[[ Data open ]]
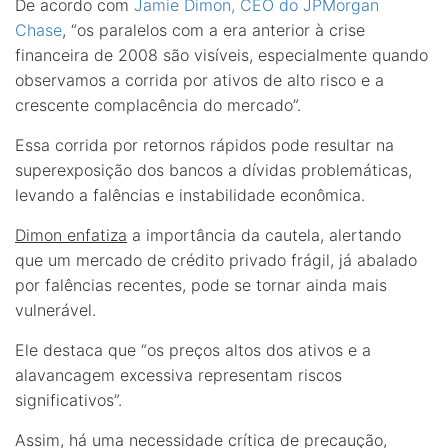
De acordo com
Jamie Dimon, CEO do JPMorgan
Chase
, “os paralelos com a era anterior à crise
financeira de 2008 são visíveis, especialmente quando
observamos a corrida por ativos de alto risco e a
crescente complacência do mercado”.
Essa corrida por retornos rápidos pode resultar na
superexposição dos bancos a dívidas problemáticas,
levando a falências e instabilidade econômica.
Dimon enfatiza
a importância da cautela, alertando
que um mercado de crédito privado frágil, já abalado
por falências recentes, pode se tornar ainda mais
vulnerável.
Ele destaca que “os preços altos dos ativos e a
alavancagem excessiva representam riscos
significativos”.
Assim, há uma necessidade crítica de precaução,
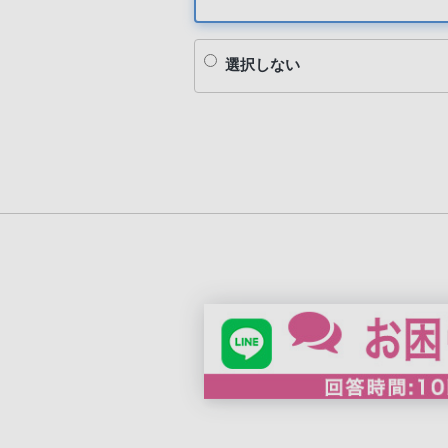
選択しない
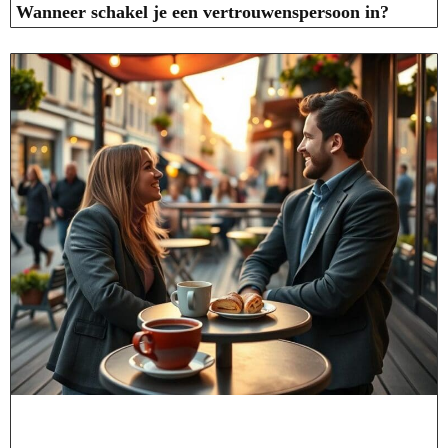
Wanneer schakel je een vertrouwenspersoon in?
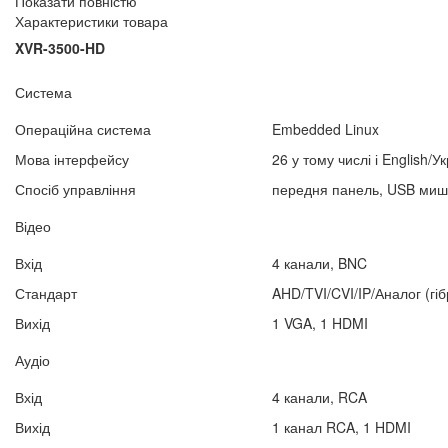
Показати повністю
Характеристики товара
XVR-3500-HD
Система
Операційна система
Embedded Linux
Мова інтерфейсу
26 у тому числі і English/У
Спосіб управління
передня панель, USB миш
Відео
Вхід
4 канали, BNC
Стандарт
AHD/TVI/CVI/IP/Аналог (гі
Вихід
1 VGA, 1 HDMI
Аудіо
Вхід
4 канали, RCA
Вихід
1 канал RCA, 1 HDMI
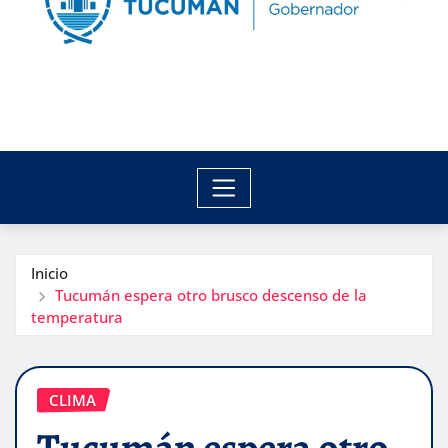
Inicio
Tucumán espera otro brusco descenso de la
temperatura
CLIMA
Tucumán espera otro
[[ Data closed ]]
[[ Data open ]]
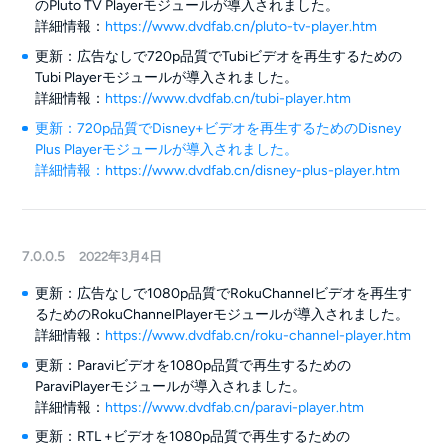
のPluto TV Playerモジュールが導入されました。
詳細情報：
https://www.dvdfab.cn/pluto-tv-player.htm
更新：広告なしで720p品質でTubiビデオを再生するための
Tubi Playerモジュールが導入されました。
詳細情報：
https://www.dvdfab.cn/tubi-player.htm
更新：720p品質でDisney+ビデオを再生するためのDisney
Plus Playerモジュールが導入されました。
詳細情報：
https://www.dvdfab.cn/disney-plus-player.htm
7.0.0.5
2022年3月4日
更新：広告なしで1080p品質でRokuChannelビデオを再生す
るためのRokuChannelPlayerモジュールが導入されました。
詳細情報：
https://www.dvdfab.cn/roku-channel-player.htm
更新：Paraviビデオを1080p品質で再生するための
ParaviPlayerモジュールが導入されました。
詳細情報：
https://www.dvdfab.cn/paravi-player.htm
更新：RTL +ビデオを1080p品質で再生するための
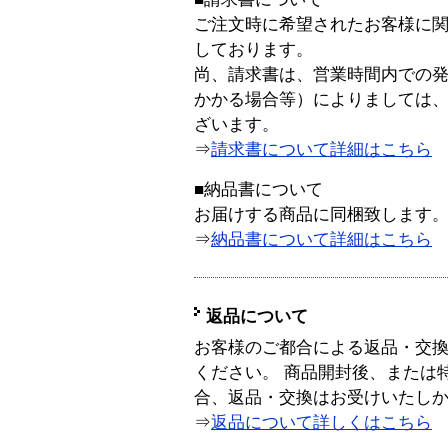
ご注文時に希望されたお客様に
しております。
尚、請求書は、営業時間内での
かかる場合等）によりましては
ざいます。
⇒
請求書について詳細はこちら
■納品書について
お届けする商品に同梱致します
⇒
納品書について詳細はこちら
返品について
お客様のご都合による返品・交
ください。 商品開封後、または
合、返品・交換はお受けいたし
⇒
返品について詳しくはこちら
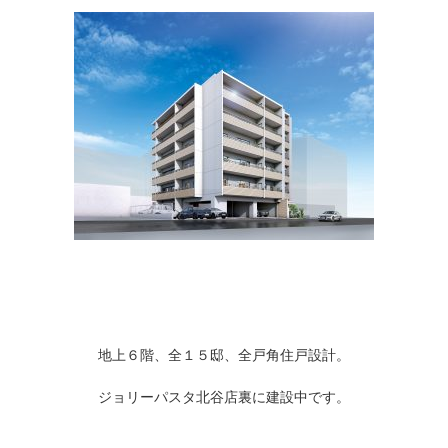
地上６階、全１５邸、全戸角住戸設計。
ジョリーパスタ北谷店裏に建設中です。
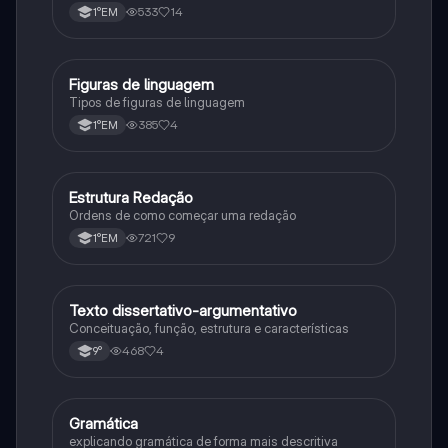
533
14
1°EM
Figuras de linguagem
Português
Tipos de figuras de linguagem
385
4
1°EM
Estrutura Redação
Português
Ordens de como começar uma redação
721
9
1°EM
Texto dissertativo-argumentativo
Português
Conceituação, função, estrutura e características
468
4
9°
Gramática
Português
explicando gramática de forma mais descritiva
[[ Data closed ]]
Print, without alteration, the lines of the entries that begin with the line containing "De acordo com" and end with the line containing "que um mercado", including both of those lines.

Problem solution:
De acordo com
Jamie Dimon, CEO do JPMorgan
Chase
, “os paralelos com a era anterior à crise
financeira de 2008 são visíveis, especialmente quando
observamos a corrida por ativos de alto risco e a
crescente complacência do mercado”.
Essa corrida por retornos rápidos pode resultar na
superexposição dos bancos a dívidas problemáticas,
levando a falências e instabilidade econômica.
Dimon enfatiza
a importância da cautela, alertando
que um mercado de crédito privado frágil, já abalado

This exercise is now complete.